By Cailey Morgan
I heard a talk from Marc Pilon, a young and energetic church planter in Montreal. He says this about his approach to ministry:
“Sow, sow, sow! Sow abundantly and forests will grow: small seeds, trembling faith…Who knows: God may do something! If you’re going to lose sleep church planting, do it sowing, not waiting anxiously to see if something will grow.”
My gut reaction is to tell him to slow down–to discern and plan and use time wisely. But as I think more about it, I realize that sometimes my “planning” time is not wise or discerning at all; rather, it’s an excuse to not get anything done and not be on the hook for results!

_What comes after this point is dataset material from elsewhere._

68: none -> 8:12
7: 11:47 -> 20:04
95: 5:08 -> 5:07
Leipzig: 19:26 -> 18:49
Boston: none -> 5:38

Of course there needs to be due process and good stewardship of resources, but is it possible that our fear of failure has made us meticulous to the point of stagnating? If we want to see change in our neighbourhoods, change in our churches, change in our culture, we need to start with change in ourselves: “Who knows: God may do something!”
I’m thankful for my history of growing up in a church plant where it was understood that in order to reach people who aren’t currently hearing the Gospel, we need to get creative and enter their contexts. This attitude of “try everything” made for a few embarrassing flunks along the way, but it also gave lots of grace and space for those on the margins to enter a safe community.
Marc Pilon continues, “Do we complexify our task too much? Do we make ministry so complicated that we get caught up in the little things instead of sowing abundantly?”
Ed Stetzer, a church planter and leading researcher on church planting and growth, would agree: he says that movements become movements when they are reproducible at every level. When we make our mission focus too complex, it’s hard to develop the next generation of leaders. When we complicate the Gospel, we hamstring our evangelism. Instead, let us remember the simple way Christ shared His ministry: “Come and See,” then, “Follow me,” then “Go and make disciples.”
I pray for each of you in your ministry and community that the seeds you sow will grow by God’s power, and that those you are discipling, even little seedlings, would reflect the prophecy of Isaiah 61: “The Spirit of the sovereign Lord has anointed me to preach good news to the poor…They will be called oaks of righteousness, a planting of the Lord for the display of his splendor.”